Gooseberries are a funny old fruit. Growing on straggling bushes, thick with spines, transparent skins and leafy tufts at the end. I’ll be the first to admit that they don’t look terribly appealing. But, if you can get past their odd appearance and find some gardening gloves thick enough to protect you from the spikes, a gooseberry bush is a fantastic addition to a kitchen garden.
I first came across gooseberries at a pick your own fruit farm when I was a child. My sister and I weren’t fans of picking them and so my parents kept them all to themselves. We gorged ourselves on the strawberries instead.
These days I have my own gooseberry bush and, although it hasn’t produced tonnes of fruit this year, I love picking the plump fruits to make dessert. Towards the end of the summer I will more than likely make a crumble, but on the longest and hottest of days I like to make Gooseberry Fool.
Gooseberry Fool is one of those desserts that has been around for an eternity. In fact, the first mention of a fruit fool was in the 18th century. Since then the pudding has been referenced thousands and thousands of times – every time being made with a mix of puréed fruit, cream and sugar.
As with every traditional recipe that finds its way on to the blog, I’ve had to play with it just a little.

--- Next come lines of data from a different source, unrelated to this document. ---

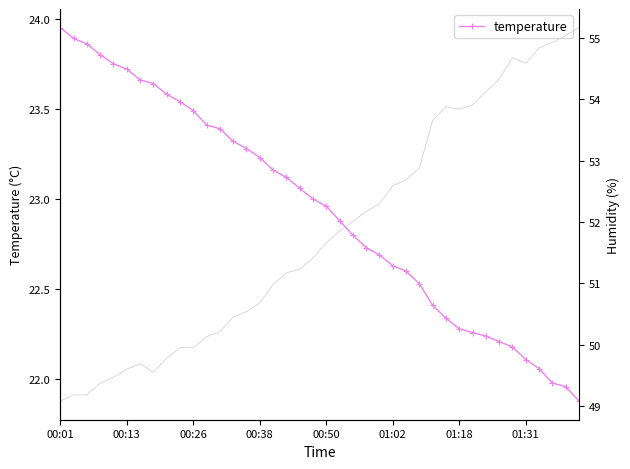

What is the sum of all humidity values?

2072.7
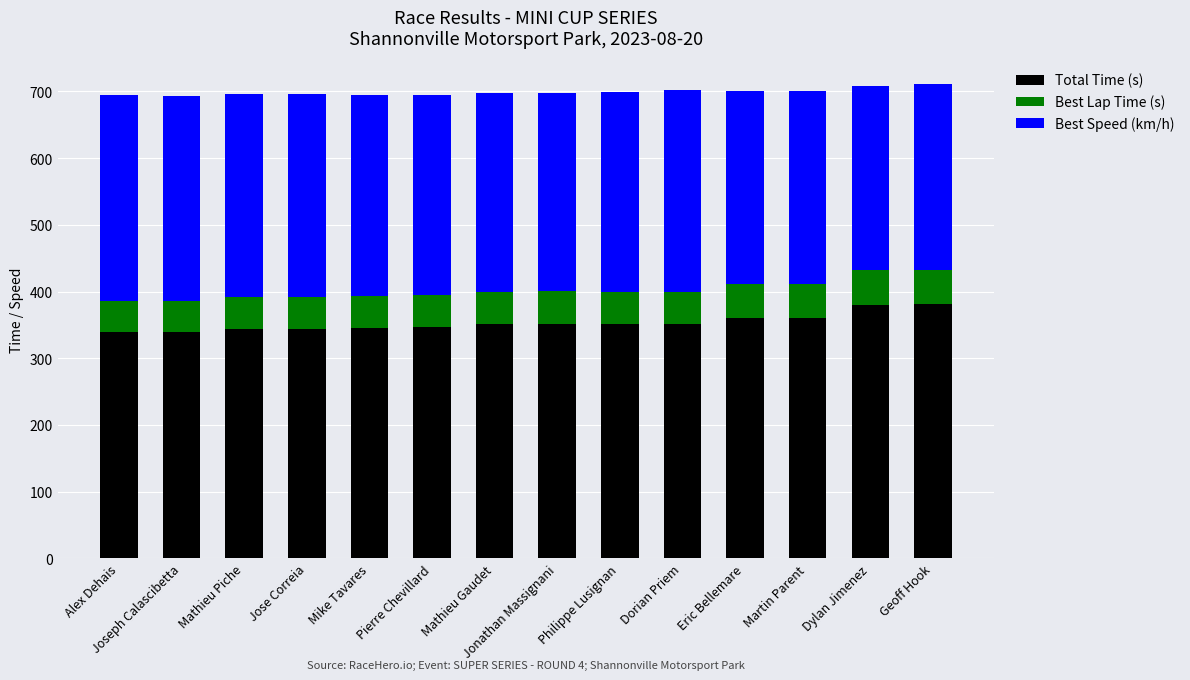

What is the average value of the Total Time (s) series?

353.1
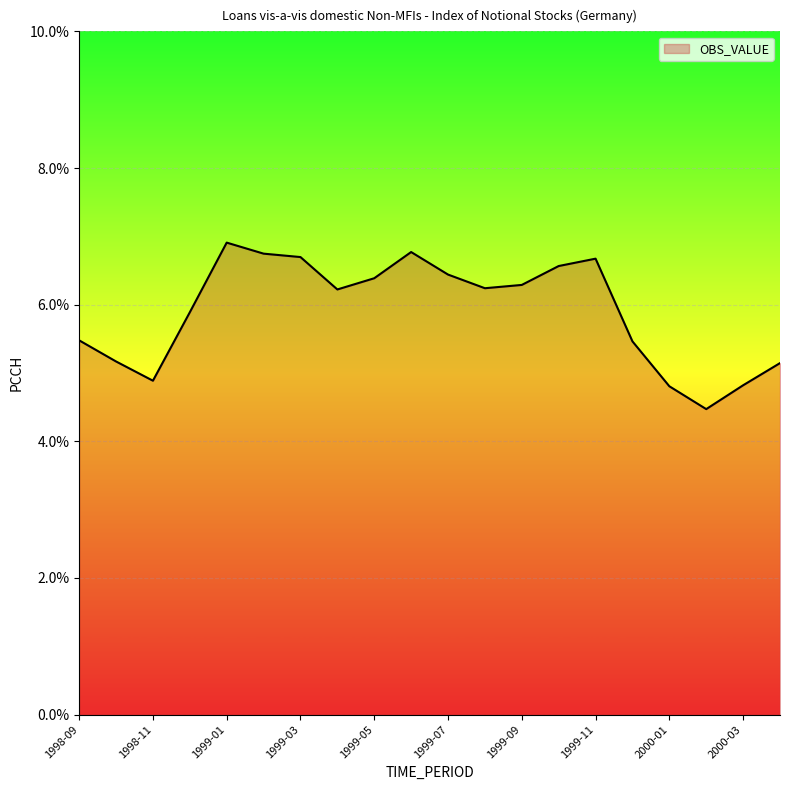

What is the difference between the maximum and minimum values?

2.4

As much as i’d love to have a bowl that is 90% double cream whipped with sugar, sometimes I just can’t justify the enormous amount of calories that comes with it! So, for a few years now I’ve been adding yogurt into the whipped cream to lighten things up.

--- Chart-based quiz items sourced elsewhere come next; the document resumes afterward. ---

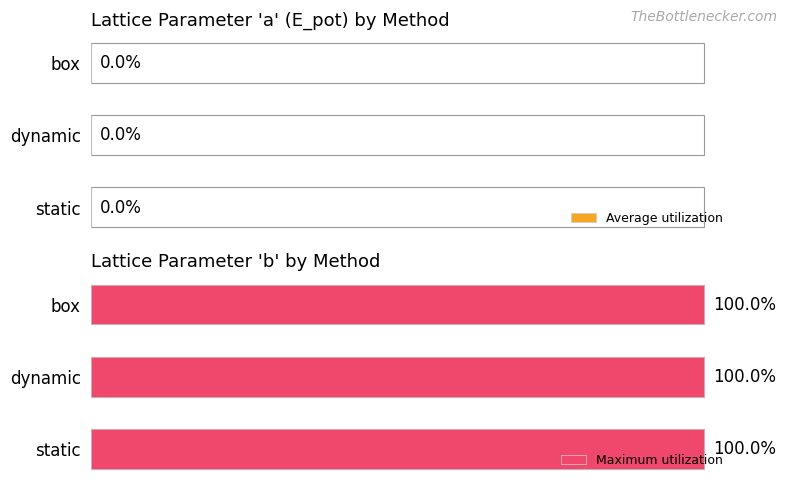

At which label is Maximum utilization closest to 99?

dynamic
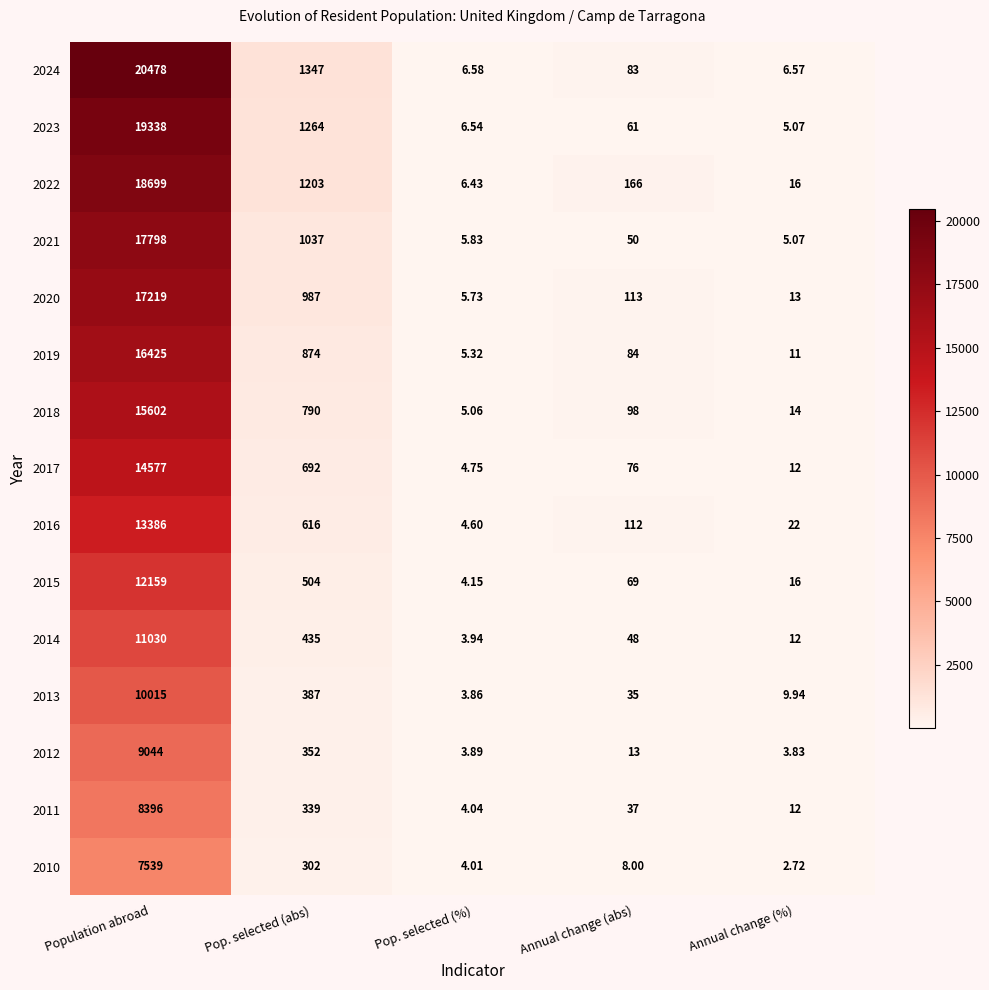

Which category has the lowest value across all series?

Annual change (%)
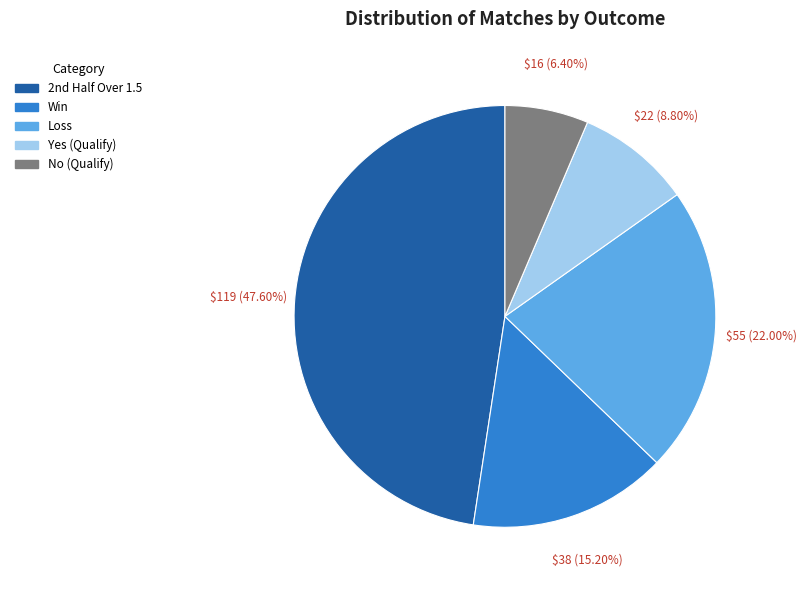

How much of the chart is everything except Yes (Qualify)?

91.2%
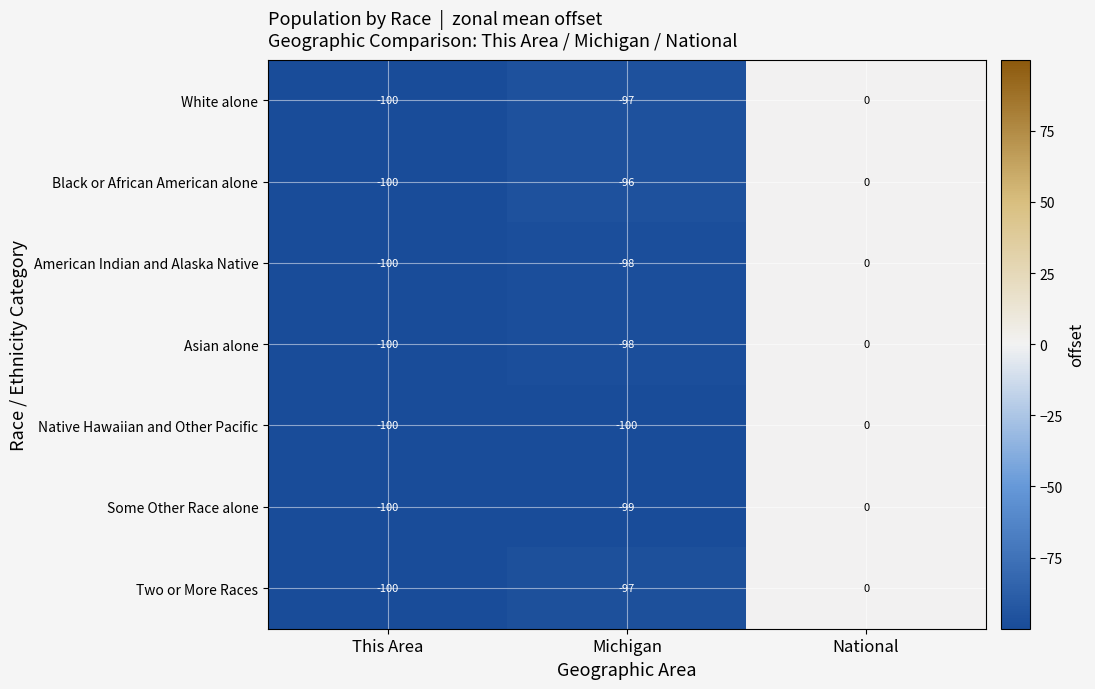

Which series changed the most between Michigan and National?

Native Hawaiian and Other Pacific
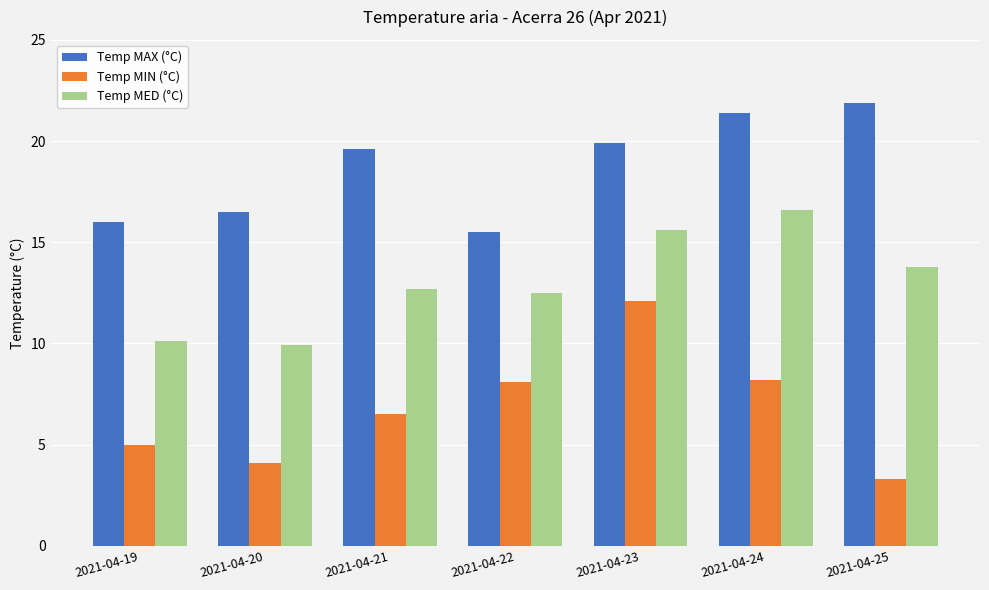

The Temp MAX (°C) series shows 27.0 at 2021-04-20. True or false?

False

Though don’t get me wrong, there is still tonnes of sugar in the stewed gooseberries.
The first few times I added yogurt to a Gooseberry Fool I just used bog standard Greek or natural yogurt. More recently, I’ve been using the almond flavoured Alpro yogurt. Because it’s plant based it cuts back on the richness of the cream.
I also love the combination of gooseberries and almonds.

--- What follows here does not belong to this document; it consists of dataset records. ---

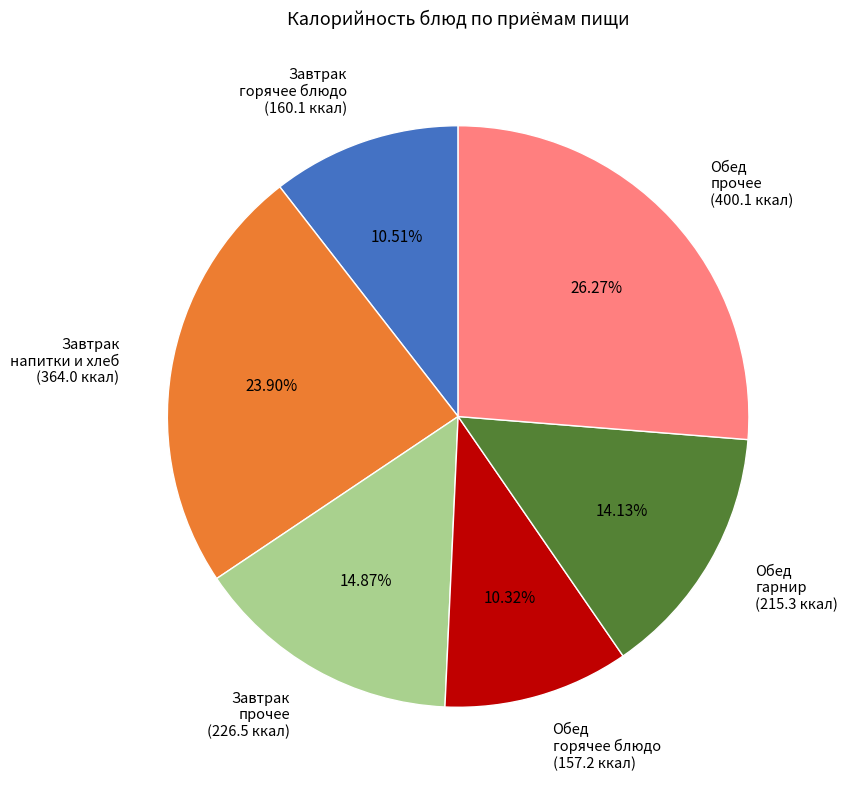

Approximately how many times larger is the value at Завтрак прочее (226.5 ккал) compared to Обед прочее (400.1 ккал)?

0.6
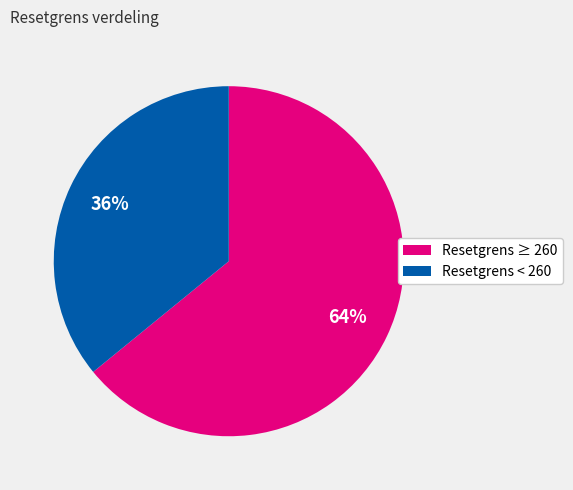

Does any single category account for the majority?

Yes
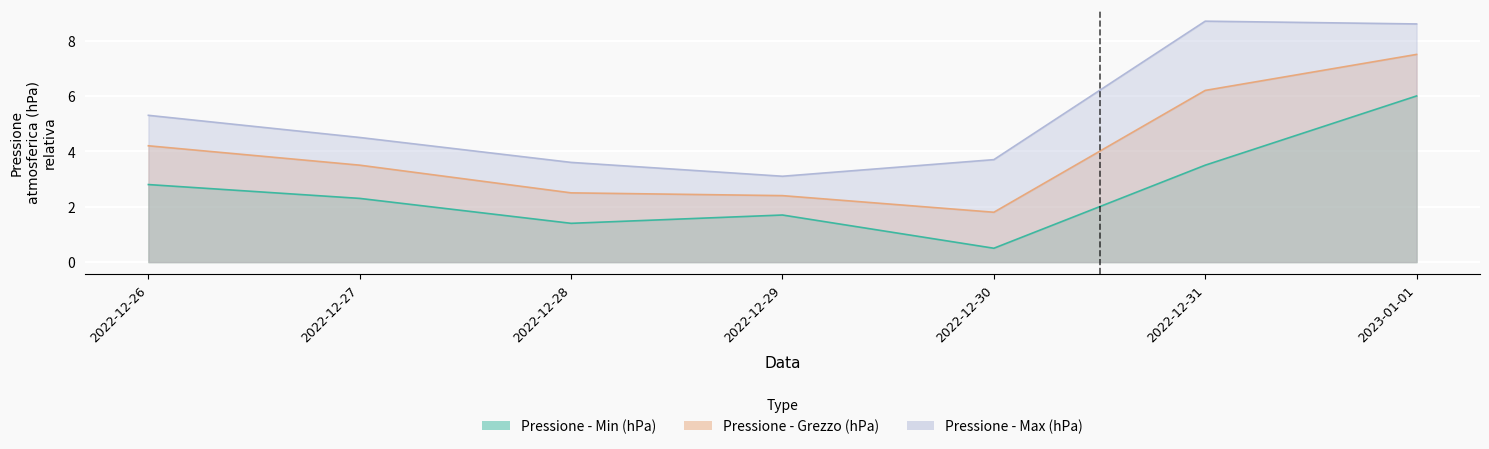

At which label does Pressione atmosferica - Max (hPa) first exceed 4?

2022-12-26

You can easily take this recipe from lazy Sunday pud to fancy dinner party dessert by sprinkling some toasted almond flakes on top!
- 450 grams gooseberries topped and tailed
- 4 tbsp sugar
- 200 millilitres double cream
- 100 millilitres almond yogurt
- 1 handful flaked almonds toasted, optional
Place the gooseberries and sugar in a saucepan with a splash of water.
Cook the fruits on a medium heat for 10 minutes or until the sugar has dissolved and the fruit has begun to burst.
Let the fruit cool before chilling in the fridge for an hour or until cold.
Whip the cream until just forming stiff peaks.
Fold in the yogurt gently trying not to knock out all the air in the cream.
Ripple the cold gooseberries through the cream and yogurt.
Spoon into dessert glasses and top with the flaked almonds to serve.
You can use red of green gooseberries for this recipe. The green kind are more tart (the red ones much sweeter). It works well with both. If in doubt, test the gooseberries while they are stewing and see if you need a little more or less sugar. If you've been a bit heavy handed you can always add a splash of lemon juice to bring some of the tartness back!